The signs in Bar Harbor point to Acadia National Park, and the signs in the national park point to Bar Harbor. The two co-exist — and even merge in certain locations on Mount Desert Island.
Ironically, the summer folk who built cottages on Mount Desert Island and created an island society not matched in the late 20th century provided money and insight to preserve the island’s natural beauty. Led by George Dorr, later called the “father of Acadia National Park,” wealthy philanthropists slowly acquired the land that became the national park.
Some parcels were initially donated by summer residents. The Beehive came first, donated in 1908, to be followed by other scenic sites. Some, like Sieur de Monts Spring, almost got away.
Dorr did not know that the spring, bubbling on land owned by Fountain and Serenus Rodick, existed. He learned about it after two MDI residents decided to bottle the spring water and attempted to buy the land.
The investors started to build a pump house, but ran out of money. Knowing the Rodick family still wanted to sell the spring, Dorr inquired as to the price. He was told $5,000.
Dorr gained first refusal on the property, “and there the matter rested,” he wrote. “There seemed to be no need for haste.”
In a United States that craved bottled spring water, Sieur de Monts could not go long undeveloped. One morning in spring 1909, Dorr was working near a road when a friend, Harry Lynam, suddenly appeared, driving a two-horse team and carriage.
He warned Dorr that several Bar Harbor businessmen had assembled the cash to buy the spring.

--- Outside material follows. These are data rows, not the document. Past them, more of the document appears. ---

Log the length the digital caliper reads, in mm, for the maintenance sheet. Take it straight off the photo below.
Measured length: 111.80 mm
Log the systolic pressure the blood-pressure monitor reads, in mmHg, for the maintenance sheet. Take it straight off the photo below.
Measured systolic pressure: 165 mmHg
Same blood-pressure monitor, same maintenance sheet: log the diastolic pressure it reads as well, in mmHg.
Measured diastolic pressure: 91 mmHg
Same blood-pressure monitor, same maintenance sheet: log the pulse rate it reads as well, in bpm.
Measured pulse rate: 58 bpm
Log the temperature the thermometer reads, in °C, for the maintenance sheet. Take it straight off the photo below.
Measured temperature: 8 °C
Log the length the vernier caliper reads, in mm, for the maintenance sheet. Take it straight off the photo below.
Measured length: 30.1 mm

They knew Dorr sought to incorporate the site in a proposed national monument; opposed to the idea, they only waited for Dorr’s option to expire at 12 noon that day.
“Cash in hand, they are waiting by the clock on the village green till noon shall come to make the purchase,” Lynam informed Dorr. “What will you do?”

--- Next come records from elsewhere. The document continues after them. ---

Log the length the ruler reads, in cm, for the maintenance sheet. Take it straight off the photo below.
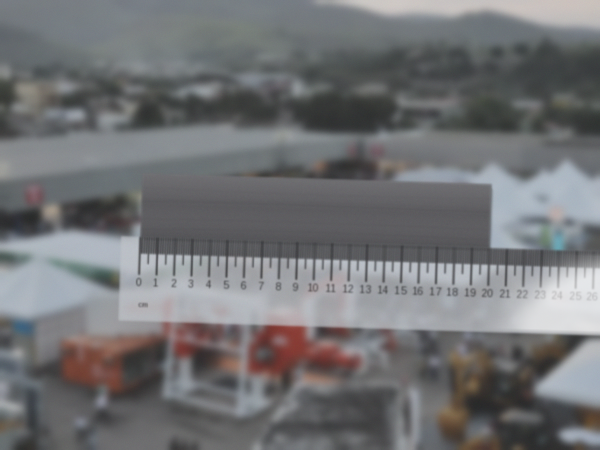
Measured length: 20 cm
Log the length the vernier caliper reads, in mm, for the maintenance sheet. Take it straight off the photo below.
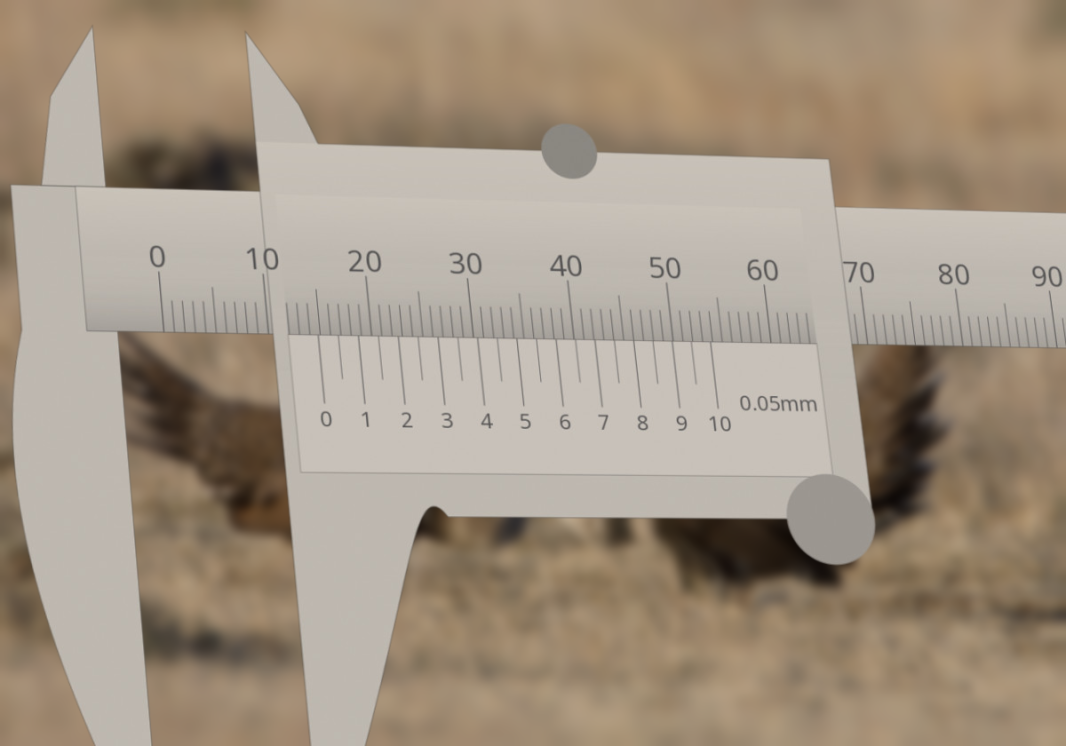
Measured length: 14.8 mm
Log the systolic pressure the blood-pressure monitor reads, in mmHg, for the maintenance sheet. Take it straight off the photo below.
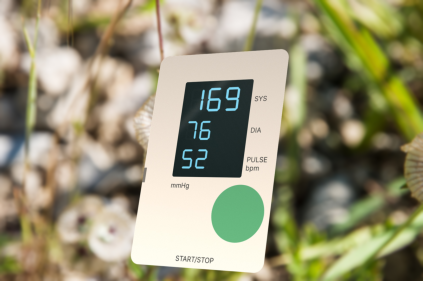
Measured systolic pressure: 169 mmHg
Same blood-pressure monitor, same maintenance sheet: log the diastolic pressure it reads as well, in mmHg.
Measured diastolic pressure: 76 mmHg
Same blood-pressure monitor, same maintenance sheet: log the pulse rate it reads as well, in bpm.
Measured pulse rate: 52 bpm
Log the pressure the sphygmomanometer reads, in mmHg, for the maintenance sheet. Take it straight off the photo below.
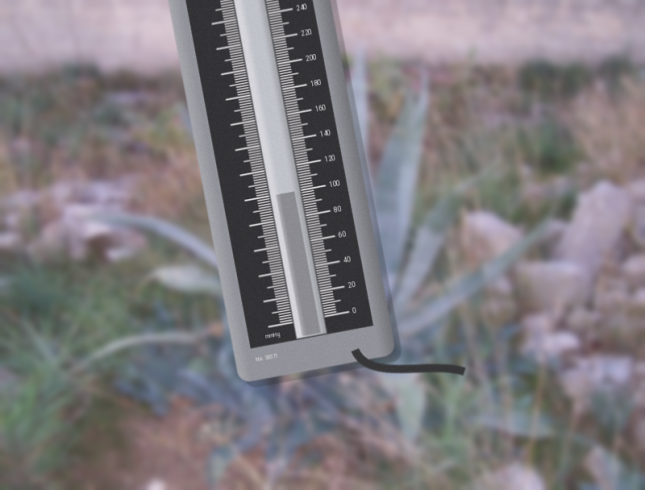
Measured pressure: 100 mmHg
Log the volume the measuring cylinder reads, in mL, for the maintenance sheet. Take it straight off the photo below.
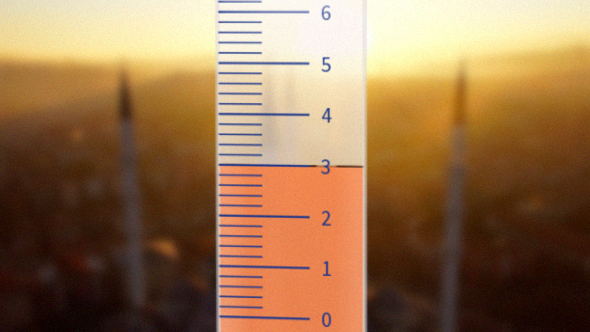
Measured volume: 3 mL
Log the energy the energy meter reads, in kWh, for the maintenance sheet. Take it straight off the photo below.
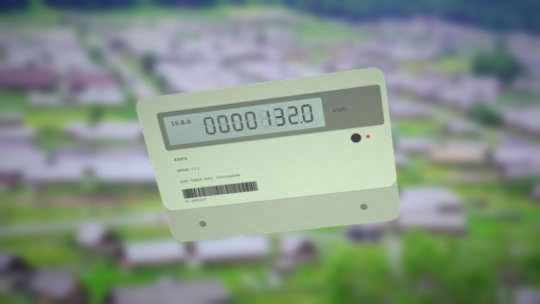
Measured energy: 132.0 kWh
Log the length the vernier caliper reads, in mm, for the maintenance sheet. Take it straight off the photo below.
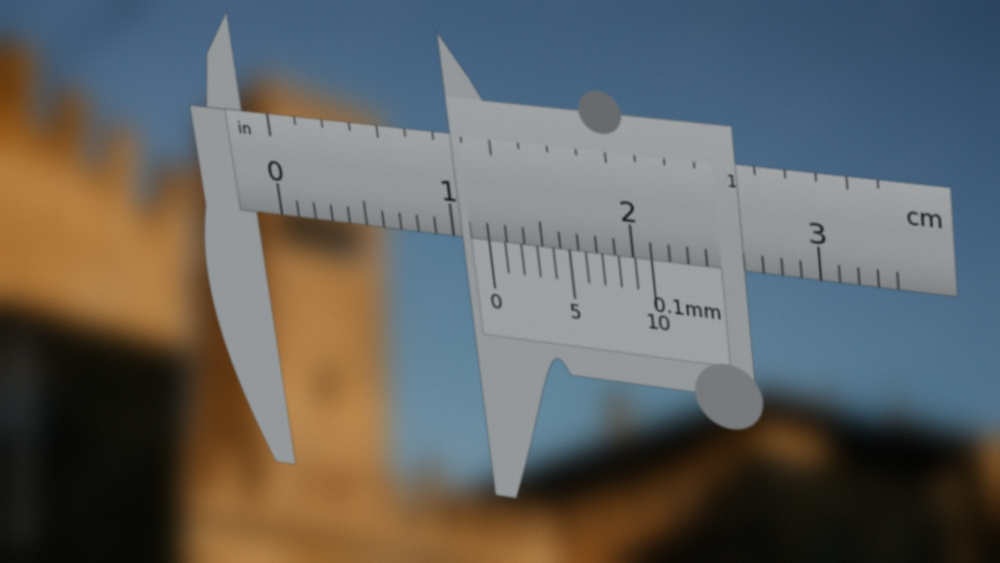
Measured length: 12.0 mm
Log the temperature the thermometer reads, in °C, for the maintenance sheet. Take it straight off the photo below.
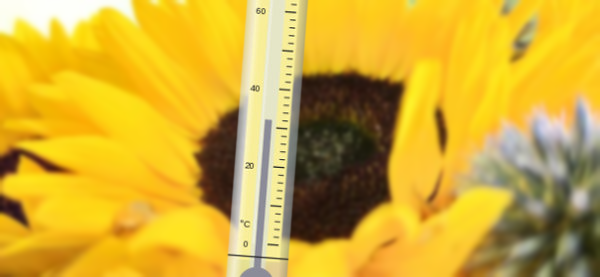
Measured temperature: 32 °C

“There was but a scant 15 minutes left in which to reach the Village Green, a mile or more away,” Dorr recalled. “There was no time to spare. I made up my mind on the spot to take the option.”
Dorr asked Lynam to ride into Bar Harbor and inform the businessmen that he (Dorr) would exercise his option to buy the spring. Lynam furiously drove his team into town, arriving “with but two or three minutes to spare,” Dorr would recall. His news evoked `anger and hot words” from the businessmen, “but the spring was mine, and became, as it proved, one of the foundation stones on which the future park was built.”

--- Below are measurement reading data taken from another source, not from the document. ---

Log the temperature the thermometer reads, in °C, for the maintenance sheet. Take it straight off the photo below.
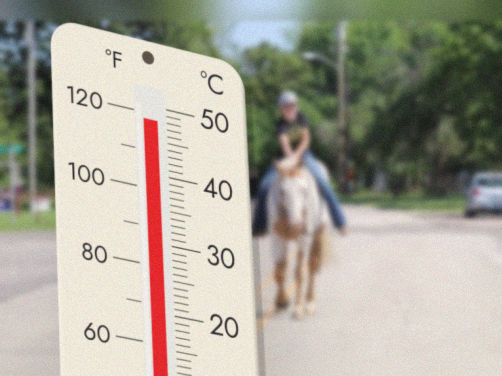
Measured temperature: 48 °C
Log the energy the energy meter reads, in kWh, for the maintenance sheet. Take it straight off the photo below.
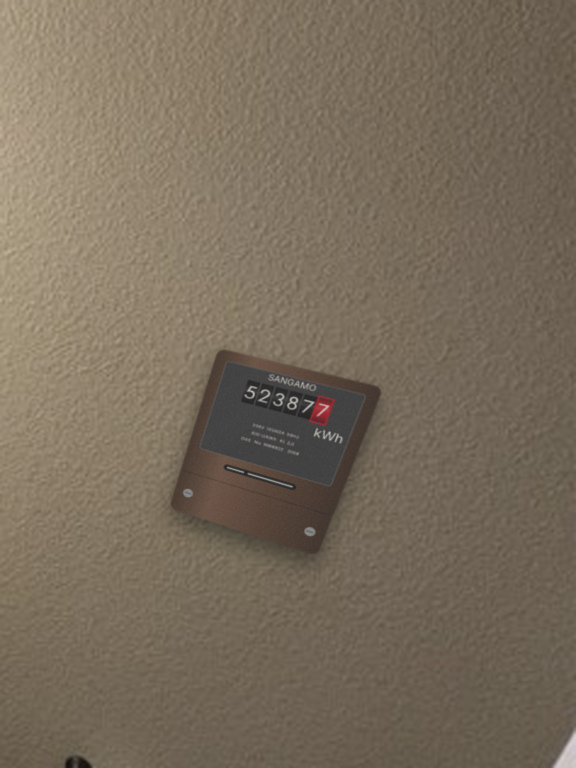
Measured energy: 52387.7 kWh
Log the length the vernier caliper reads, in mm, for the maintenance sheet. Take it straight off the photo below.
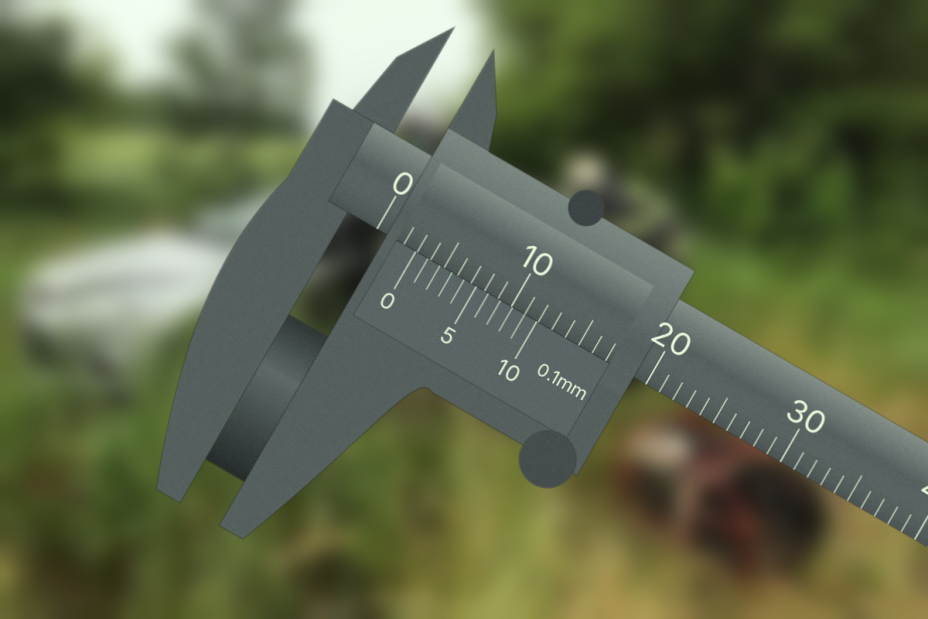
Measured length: 2.9 mm
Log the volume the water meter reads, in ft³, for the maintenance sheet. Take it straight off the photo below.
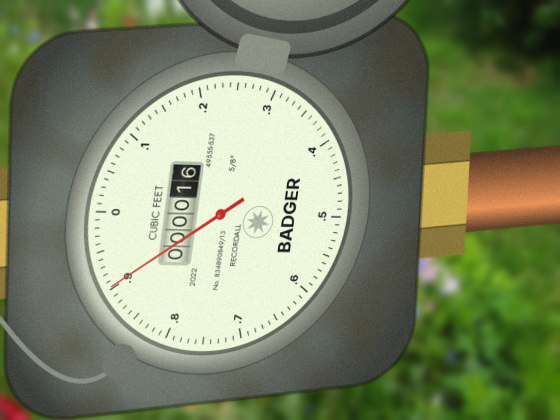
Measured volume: 15.90 ft³
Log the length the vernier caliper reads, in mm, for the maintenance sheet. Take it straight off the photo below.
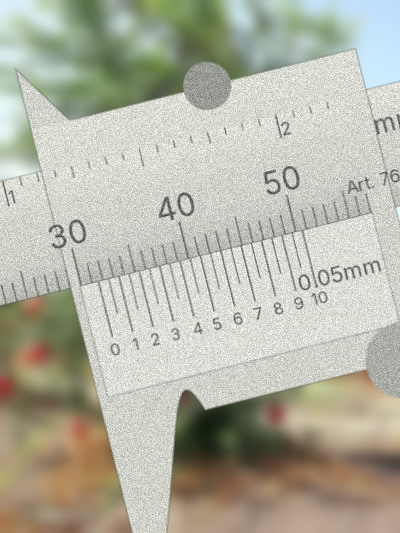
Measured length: 31.6 mm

Working with the Hancock County Trustees of Public Reservation, a group dedicated to preserving MDI, Dorr acquired some 5,000 acres by 1912. Two years later, he proposed to Congress that the land become a national monument, which occurred on July 16, 1916.
Initially called Sieur de Monts National Monument, the MDI land was renamed Lafayette National Park on Feb. 26, 1919. That name stuck until Jan. 19, 1929, when the park was renamed Acadia.
Many people helped to create the park and improve it. John D. Rockefeller Jr. donated about 10,700 acres to the park, including the shoreline from Sand Beach south to Otter Cliffs, and also built some 50 miles of carriage roads in the park or along its boundaries.
Today, Acadia National Park occupies land on MDI, Schoodic Point, and Isle Au Haut. The park spreads across much of Bar Harbor, whose political boundaries interdict the northern part of MDI. Major attractions such as Sand Beach, Great Head, Thunder Hole, Otter Point, Cadillac and Dorr Mountains, most carriage roads, and Witch Hole Pond lie within Bar Harbor, reinforcing the town’s claim that while a municipality, it’s also part of a national park.
Bar Harbor serves as the stopping point for most visitors headed into the park. With its overnight accommodations, restaurants, and stores, the town has become an integral part of Acadia, so much so that when people say “Bar Harbor,” they think “Acadia,” and when they say “Acadia,” they often mean “Bar Harbor.”